Use your Illusion Mirror, mirror on the wall, cock-a-doodle-doo

In addition to shedding new light on chicken intellect, the researchers hope that their experiment can prompt re-evaluations of the smarts of other animals.

Update: 2023-10-27 13:30 GMT

Representative image

By Darren Incorvaia

NEW YORK: The idea of a chicken running around with its head cut off, inspired by a real-life story, may make it seem like the bird doesn’t have much going on upstairs. But Sonja Hillemacher, an animal behavior researcher at the University of Bonn in Germany, always knew that chickens were more than mindless sources of wings and nuggets. “They are way smarter than you think,” Hillemacher said. Now, in a study published in the journal PLOS One on Wednesday, Hillemacher and her colleagues say they have found evidence that roosters can recognize themselves in mirrors. In addition to shedding new light on chicken intellect, the researchers hope that their experiment can prompt re-evaluations of the smarts of other animals.

The mirror test is a common, but contested, test of self-awareness. It was introduced by the psychologist Gordon Gallup in 1970. He housed chimpanzees with mirrors and then marked their faces with red dye. The chimps didn’t seem to notice until they could see their reflections, and then they began inspecting and touching the marked spot on their faces, suggesting that they recognized themselves in the mirror. The mirror test has since been used to assess self-recognition in many other species. But only dolphins and elephants — have passed.

After being piloted on primates, the mirror test was “somehow sealed in a nearly magical way as sacred,” said Onur Gunturkun, a neuroscientist at Ruhr University Bochum in Germany and an author of the study who worked with Hillemacher and Inga Tiemann, also at the University of Bonn.
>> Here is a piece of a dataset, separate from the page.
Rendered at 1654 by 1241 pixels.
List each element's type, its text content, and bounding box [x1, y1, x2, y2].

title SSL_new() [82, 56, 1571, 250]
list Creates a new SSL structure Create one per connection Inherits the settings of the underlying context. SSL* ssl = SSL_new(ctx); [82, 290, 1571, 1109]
But different cognitive processes are active in different situations, and there’s no reason to think that the mirror test is accurate for animals with vastly different sensory abilities and social systems than what chimps have. The roosters failed the classic mirror test. When the team marked them with pink powder, the birds showed no inclination to inspect the smudge in front of the mirror the way that Dr. Gallup’s chimps did.

As an alternative, the team tested roosterself-awareness in a more fowl friendly way. Roosters don’t just crow in the morning to wake farmers. They are known to cry out to warn each other when a hawk is circling overhead. But when they’re alone and a predator is near, they stay silent to avoid attracting attention.
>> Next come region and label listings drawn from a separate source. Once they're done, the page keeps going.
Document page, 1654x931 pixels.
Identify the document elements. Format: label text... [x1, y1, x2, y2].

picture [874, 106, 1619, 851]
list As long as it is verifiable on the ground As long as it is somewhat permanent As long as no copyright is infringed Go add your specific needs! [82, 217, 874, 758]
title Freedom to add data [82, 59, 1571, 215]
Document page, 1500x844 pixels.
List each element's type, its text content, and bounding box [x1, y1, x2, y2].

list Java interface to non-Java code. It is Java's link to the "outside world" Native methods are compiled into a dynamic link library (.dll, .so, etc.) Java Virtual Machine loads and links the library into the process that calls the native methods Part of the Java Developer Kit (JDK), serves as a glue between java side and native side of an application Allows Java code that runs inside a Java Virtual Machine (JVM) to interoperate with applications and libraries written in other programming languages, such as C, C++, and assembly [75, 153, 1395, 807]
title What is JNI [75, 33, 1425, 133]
Hillemacher wrangled roosters and gave them time in an enclosure with a mirror, so they could get used to the experimental set-up. Because roosters warn others more reliably than hens do, the team chose to focus on them, but they believe the results of the test apply to all chickens. She then projected a hawk silhouette over the roosters to see how they’d react.

When another rooster was visible through a partition, the rooster that was the subject of an experiment cried out to warn the other of danger. When alone without a mirror, the bird stayed quiet. When another rooster was present, but blocked from view by a mirror, the test subject still tended to stay silent. The researchers interpreted this behavior to mean that the rooster didn’t perceive its reflection to be another rooster, and felt it also showed that the birds were sensing each other with sight — not hearing or smell. “Potentially, this study shows strong evidence for self-awareness,” said Masanori Kohda, a biologist at Osaka Metropolitan University in Japan who wasn’t involved in the research.